Gibellina Nuova come capitale d’arte è un progetto che coinvolge parecchi artisti, anche famosi. Tra cui Consagra, di cui diremo, nato a Mazara del Vallo, ai “confini del terremoto”, e che ha voluto riposare per sempre proprio qui.
A Vittorio Gregotti e ad Alberto e Giuseppe Samonà si deve il nuovo municipio; Franco Purini e Laura Thermes creano il Sistema delle piazze, cinque consecutive; Ludovico Quaroni e Luisa Anversa, la chiesa Madre; Ales sandro Mendini, la Torre civica. Ma non mancano Giuseppe Uncini, Mauro Staccioli, Gino Severini, Mimmo Rotella, Daniel Spoerri, Arnaldo Pomodoro, Mimmo Paladino, Emilio Isgrò, Fausto Melotti, Nino Franchina, Andrea Cascella, Carla Accardi e tanti altri. L’assessore alla Cultura Tanino Bonifacio dice: «Oltre alle grandi strutture sparse per la città, noi abbiamo anche un museo d’arte contemporanea: circa mileottocento opere, di cui quattrocento saranno esposte nel nuovo allestimento; dopo cinque anni di chiusura, stiamo per riaprirlo».
Alcune realizzazioni all’aperto hanno invece bisogno di manutenzioni: virtù che, nel tempo, il nostro paese ha purtroppo perduto. «Il Cretto», continua Bonifacio, «abbiamo potuto restaurarlo con fondi comunitari; l’ultima parte dei lavori è durata due anni, dal 2015. Bisognava, soprattutto, uniformarne la cromia: le “isole” costruite per prime, le più antiche, erano ormai diventate più scure, quasi annerite; ora, è stato restituito un nuovo candore a tutto il capolavoro, che così è omogeneo».
Invece, soffrono ancora le opere di Consagra.

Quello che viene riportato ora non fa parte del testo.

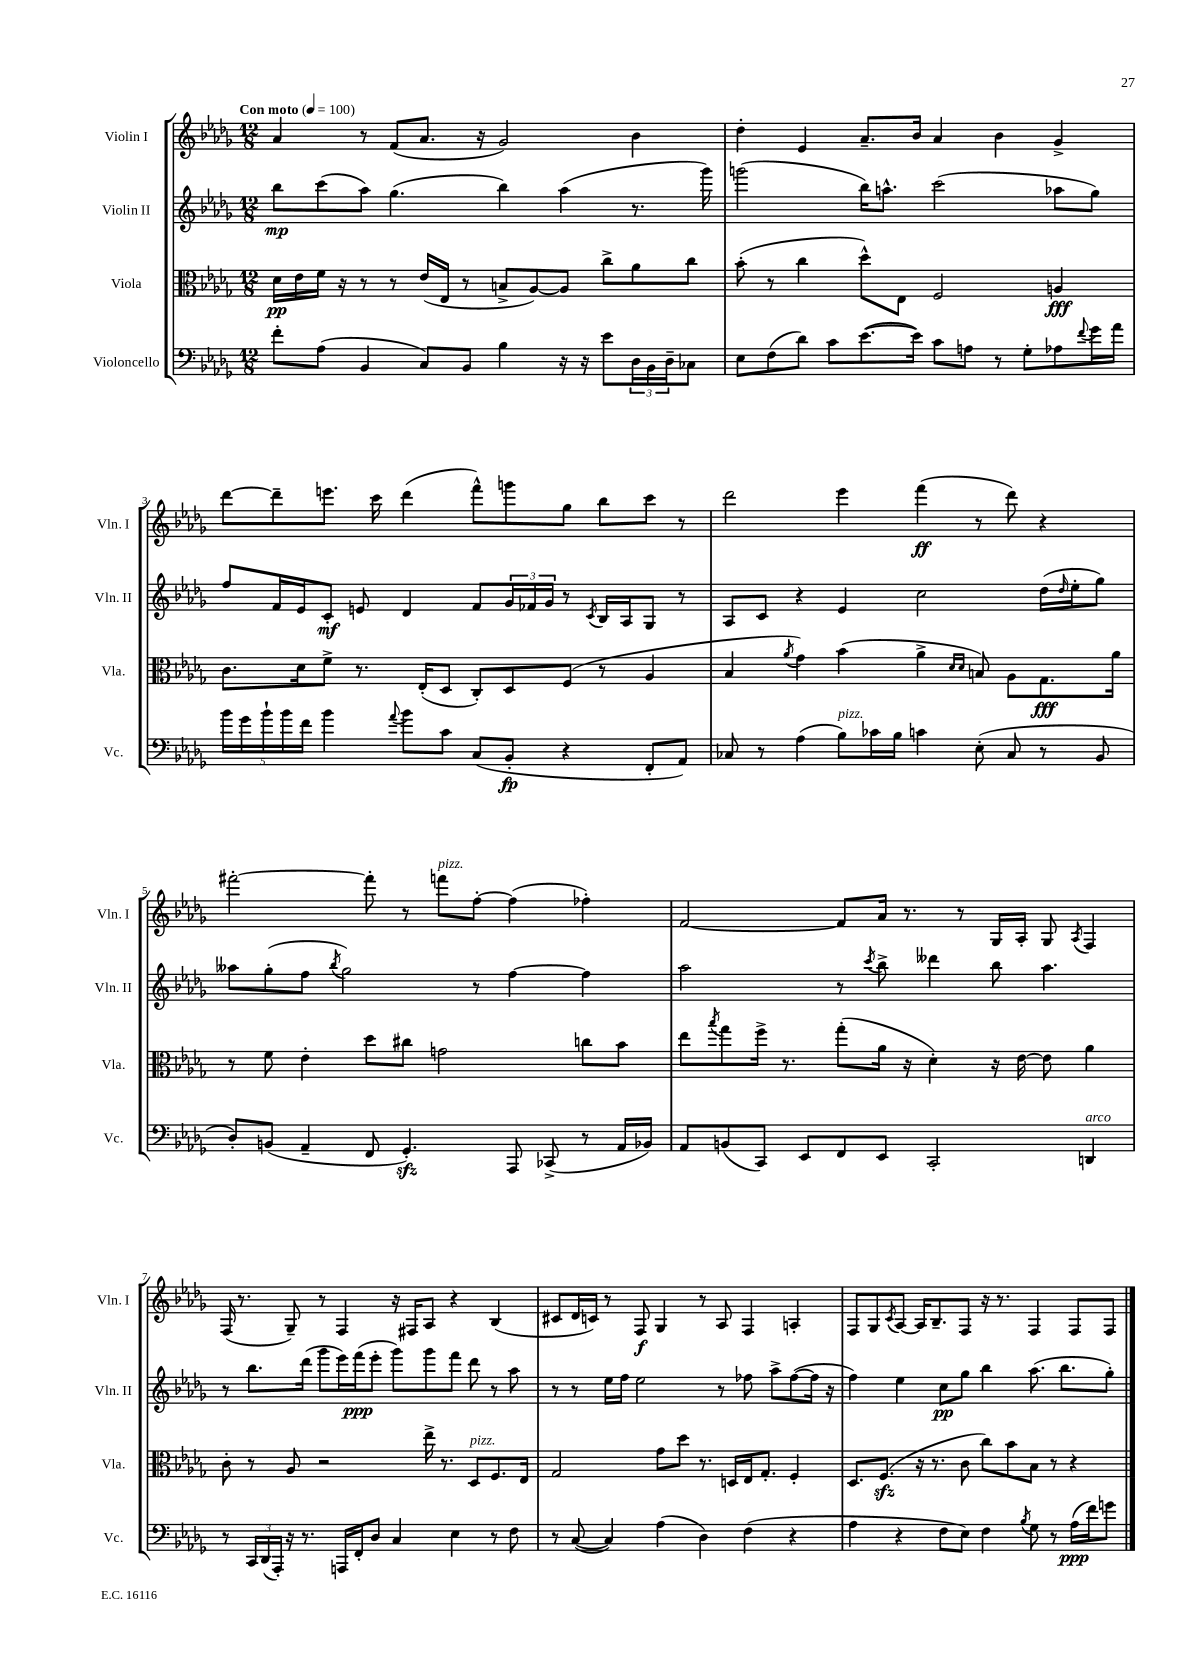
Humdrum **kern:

**kern	**dynam	**kern	**dynam	**kern	**dynam	**kern	**dynam
*part4	*part4	*part3	*part3	*part2	*part2	*part1	*part1
*staff4	*staff4	*staff3	*staff3	*staff2	*staff2	*staff1	*staff1
*I"Violoncello	*	*I"Viola	*	*I"Violin II	*	*I"Violin I	*
*I'Vc.	*	*I'Vla.	*	*I'Vln. II	*	*I'Vln. I	*
*clefF4	*	*clefC3	*	*clefG2	*	*clefG2	*
*k[b-e-a-d-g-]	*	*k[b-e-a-d-g-]	*	*k[b-e-a-d-g-]	*	*k[b-e-a-d-g-]	*
*M12/8	*	*M12/8	*	*M12/8	*	*M12/8	*
*MM100	*	*MM100	*	*MM100	*	*MM100	*
=1	=1	=1	=1	=1	=1	=1	=1
!	!	!	!	!	!	!LO:TX:a:B:t=Con moto	!
8f'\L	.	16d-\LL	pp	8bb-\L	mp	4a-/	.
.	.	16e-\	.	.	.	.	.
(8A-\J	.	16f\JJ	.	(8ccc\	.	.	.
.	.	16r	.	.	.	.	.
4BB-/	.	8r	.	8aa-\J)	.	8r	.
.	.	8r	.	(4.gg-\	.	(8f/L	.
8C/L)	.	(16e-/LL	.	.	.	8.a-/J	.
.	.	16E-/JJ	.	.	.	.	.
8BB-/J	.	8r	.	.	.	.	.
.	.	.	.	.	.	16r	.
4B-\	.	8Bn^/L	.	4bb-\)	.	2g-/)	.
.	.	[8A-/)	.	.	.	.	.
16r	.	8A-/J]	.	(4aa-\	.	.	.
16r	.	.	.	.	.	.	.
8e-\L	.	8cc^\L	.	.	.	.	.
24D-\L	.	8a-\	.	8.r	.	4b-\	.
24BB-\	.	.	.	.	.	.	.
24D-~\J	.	.	.	.	.	.	.
8C-X\J	.	8cc\J	.	.	.	.	.
.	.	.	.	16ggg-\)	.	.	.
=2	=2	=2	=2	=2	=2	=2	=2
8E-\L	.	(8b-'\	.	(2gggn\	.	4dd-'\	.
(8F\	.	8r	.	.	.	.	.
8d-\J)	.	4cc\	.	.	.	4e-/	.
8c\L	.	.	.	.	.	.	.
([8.e-\	.	8dd-^^\L)	.	16bb-\KL)	.	8.a-~/L	.
.	.	.	.	8.aan^^\J	.	.	.
.	.	8E-\J	.	.	.	.	.
16e-\Jk])	.	.	.	.	.	16b-/Jk	.
8c\L	.	2F/	.	(2ccc\	.	4a-/	.
8An\J	.	.	.	.	.	.	.
8r	.	.	.	.	.	4b-\	.
8G-'\L	.	.	.	.	.	.	.
8A-X\	.	4An/	fff	8aa-X\L	.	4g-^/	.
8qqf/	.	.	.	.	.	.	.
16g-\L	.	.	.	8gg-\J)	.	.	.
16a-\JJ	.	.	.	.	.	.	.
!!LO:LB:g=z
=3	=3	=3	=3	=3	=3	=3	=3
20b-\LL	.	8.c\L	.	8ff/L	.	[8ddd-\L	.
20g-\	.	.	.	.	.	.	.
20b-`\	.	.	.	.	.	.	.
.	.	.	.	16f/L	.	8ddd-~\]	.
20b-\	.	.	.	.	.	.	.
.	.	16d-\k	.	16e-/J	.	.	.
20f\JJ	.	.	.	.	.	.	.
4b-\	.	8f^\J	.	8c'/J	mf	8.eeen\J	.
.	.	8.r	.	8en/	.	.	.
.	.	.	.	.	.	16ccc\	.
8qqa-/	.	.	.	.	.	.	.
8b-\L	.	.	.	4d-/	.	(4ddd-\	.
.	.	(16E-'/KL	.	.	.	.	.
8c\J	.	8D-/J	.	.	.	.	.
(8C/L	.	8C'/L)	.	8f/L	.	8fff^^\L)	.
8BB-'/J	fp	8D-/	.	24g-/L	.	8gggn\	.
.	.	.	.	24f-X/	.	.	.
.	.	.	.	24g-/JJ	.	.	.
4r	.	(8F/J	.	8r	.	8gg-\J	.
.	.	.	.	8qc/	.	.	.
.	.	8r	.	16B-/LL	.	8bb-\L	.
.	.	.	.	16A-/J	.	.	.
8FF'/L	.	4A-/	.	8G-/J	.	8ccc\J	.
8AA-/J)	.	.	.	8r	.	8r	.
=4	=4	=4	=4	=4	=4	=4	=4
8C-X/	.	4B-/	.	8A-/L	.	2ddd-\	.
8r	.	.	.	8c/J	.	.	.
.	.	8qa-/	.	.	.	.	.
(4A-\	.	4g-\)	.	4r	.	.	.
!LO:TX:a:i:t=pizz.	!	!	!	!	!	!	!
8B-\L)	.	(4b-\	.	4e-/	.	4eee-\	.
16c-X\L	.	.	.	.	.	.	.
16B-\JJ	.	.	.	.	.	.	.
4cn\	.	4a-^\	.	2cc\	.	(4fff\	ff
.	.	16qqd-/LL	.	.	.	.	.
.	.	16qqd-/JJ	.	.	.	.	.
(8E-'\	.	8Bn/)	.	.	.	8r	.
8C-/	.	8A-\L	.	.	.	8ddd-\)	.
8r	.	8.G-\	fff	(16dd-\LL	.	4r	.
.	.	.	.	16qqdd-/	.	.	.
.	.	.	.	16ee-'\J	.	.	.
8BB-/	.	.	.	8gg-\J)	.	.	.
.	.	16a-\Jk	.	.	.	.	.
!!LO:LB:g=z
=5	=5	=5	=5	=5	=5	=5	=5
8D-'/L)	.	8r	.	8aa--X\L	.	[2fff#X'\	.
(8BBn/J	.	8f\	.	(8gg-'\	.	.	.
4AA-~/	.	4e-'\	.	8ff\J	.	.	.
.	.	.	.	8qbb-/	.	.	.
.	.	.	.	2gg-\)	.	.	.
8FF/	.	8dd-\L	.	.	.	8fff#'\]	.
4.GG-zz'/)	.	8cc#X\J	.	.	.	8r	.
!	!	!	!	!	!	!LO:TX:a:i:t=pizz.	!
.	.	2gn\	.	.	.	8fffn\L	.
.	.	.	.	8r	.	[8ff'\J	.
8AAA-/	.	.	.	[4ff\	.	(4ff\]	.
(8CC-X^/	.	.	.	.	.	.	.
8r	.	8ccn\L	.	4ff\]	.	4ff-X'\)	.
16AA-/LL	.	8b-\J	.	.	.	.	.
16BB-X/JJ)	.	.	.	.	.	.	.
=6	=6	=6	=6	=6	=6	=6	=6
8AA-/L	.	8ee-\L	.	2aa-\	.	[2f/	.
.	.	8qbb-/	.	.	.	.	.
(8BBn/	.	8gg-\	.	.	.	.	.
8CC/J)	.	16ff^\Jk	.	.	.	.	.
.	.	8.r	.	.	.	.	.
8EE-/L	.	.	.	.	.	.	.
8FF/	.	(8gg-'\L	.	8r	.	8f/L]	.
.	.	.	.	8qccc/	.	.	.
8EE-/J	.	16a-\Jk	.	8bb-^\	.	16a-/Jk	.
.	.	16r	.	.	.	8.r	.
2CC'/	.	4d-'\)	.	4ddd--X\	.	.	.
.	.	.	.	.	.	8r	.
.	.	16r	.	8bb-\	.	16G-/LL	.
.	.	[16e-\	.	.	.	16A-'/JJ	.
.	.	8e-\]	.	4.aa-\	.	8G-/	.
.	.	.	.	.	.	8qA-/	.
!LO:TX:a:i:t=arco	!	!	!	!	!	!	!
4DDn/	.	4a-\	.	.	.	4F/	.
!!LO:LB:g=z
=7	=7	=7	=7	=7	=7	=7	=7
8r	.	8c'\	.	8r	.	(16F/	.
.	.	.	.	.	.	8.r	.
24CC/LL	.	8r	.	8.bb-\L	.	.	.
(24DD-/	.	.	.	.	.	.	.
24AAA-'/JJ)	.	.	.	.	.	.	.
16r	.	8A-/	.	.	.	8G-~/)	.
8.r	.	.	.	(16ddd-\Jk	.	.	.
.	.	2r	.	8ggg-\L	.	8r	.
16AAAn/LL	.	.	.	16eee-\L)	.	4F/	.
16FF'/J	.	.	.	(16fff\J	ppp	.	.
8D-/J	.	.	.	8eee-'\J	.	.	.
4C/	.	.	.	8ggg-\L)	.	16r	.
.	.	.	.	.	.	16F#X/KL	.
.	.	16ee-^\	.	8ggg-\	.	8A-/J	.
.	.	8.r	.	.	.	.	.
4E-\	.	.	.	8fff\J	.	4r	.
!	!	!LO:TX:a:i:t=pizz.	!	!	!	!	!
.	.	8D-/L	.	8ddd-\	.	.	.
8r	.	8.F/	.	8r	.	(4B-/	.
8F\	.	.	.	8aa-\	.	.	.
.	.	16E-/Jk	.	.	.	.	.
=8	=8	=8	=8	=8	=8	=8	=8
8r	.	2G-/	.	8r	.	8c#X/L	.
([8C/	.	.	.	8r	.	16d-/L	.
.	.	.	.	.	.	16cn/JJ)	.
4C/])	.	.	.	16ee-\LL	.	8r	.
.	.	.	.	16ff\JJ	.	.	.
.	.	.	.	2ee-\	.	8F/	f
(4A-\	.	8g-\L	.	.	.	4G-/	.
.	.	8dd-\J	.	.	.	.	.
4D-\)	.	8.r	.	.	.	8r	.
.	.	.	.	8r	.	8A-/	.
.	.	16Dn/LL	.	.	.	.	.
(4F\	.	16E-/J	.	8ff-X\	.	4F/	.
.	.	8.G-'/J	.	.	.	.	.
.	.	.	.	8aa-^\L	.	.	.
4r	.	4F'/	.	([8ff-\	.	4An'/	.
.	.	.	.	16ff-\Jk]	.	.	.
.	.	.	.	16r	.	.	.
=9	=9	=9	=9	=9	=9	=9	=9
4A-\	.	8.D-/L	.	4ff\)	.	8F/L	.
.	.	.	.	.	.	8G-/	.
.	.	(8.Fzz/J	.	.	.	.	.
.	.	.	.	.	.	8qc/	.
4r	.	.	.	4ee-\	.	[8A-/J	.
.	.	16r	.	.	.	16A-/KL]	.
.	.	8.r	.	.	.	8.B-~/	.
8F\L	.	.	.	8cc\L	pp	.	.
8E-\J)	.	8c\	.	8gg-\J	.	8F/J	.
4F\	.	8cc\L)	.	4bb-\	.	16r	.
.	.	.	.	.	.	8.r	.
.	.	8b-\	.	.	.	.	.
8qB-/	.	.	.	.	.	.	.
8G-\	.	8B-\J	.	(8.aa-\	.	4F/	.
8r	.	8r	.	.	.	.	.
.	.	.	.	8.bb-\L	.	.	.
(16A-\LL	ppp	4r	.	.	.	8F/L	.
16f\J)	.	.	.	.	.	.	.
8gn\J	.	.	.	8gg-'\J)	.	8F/J	.
==	==	==	==	==	==	==	==
*-	*-	*-	*-	*-	*-	*-	*-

Specialmente il Meeting, del 1976: il massimo esempio di “città frontale” della sua produzione, una scultura di grandi dimensioni, abitabile, che realizza il sogno dell’artista siciliano, la funzione architettonica dell’opera. Una struttura trasparente, utilizzata come spazio d’incontro sociale e luogo di esposizione d’arte, un edificio che dialoga con l’esterno urbanistico. La sua ultima destinazione è quella di essere stazione degli autobus e luogo d’aggregazione. «Ma dentro ci piove», dice ancora l’assessore; e spiega: «Ammalorate la struttura in calcestruzzo e la grande vetrata; ma, specialmente, l’involucro in ferro. Abbiamo consultato esperti e ingegneri: consigliano di sostituirlo con uno in acciaio». Ormai, si vedono fin troppo bene i ferri dell’“anima”, esposti alle intemperie; la ruggine, tanta; l’erosione, assai pronunciata, di svariate parti della costruzione.
La spesa prevista per la sua manutenzione è di settecentomila euro. Ed è l’urlo di dolore che chiede più urgentemente udienza. Ma altri cinquecentomila euro circa servirebbero «per una quarantina di opere, che pure invocano un soccorso».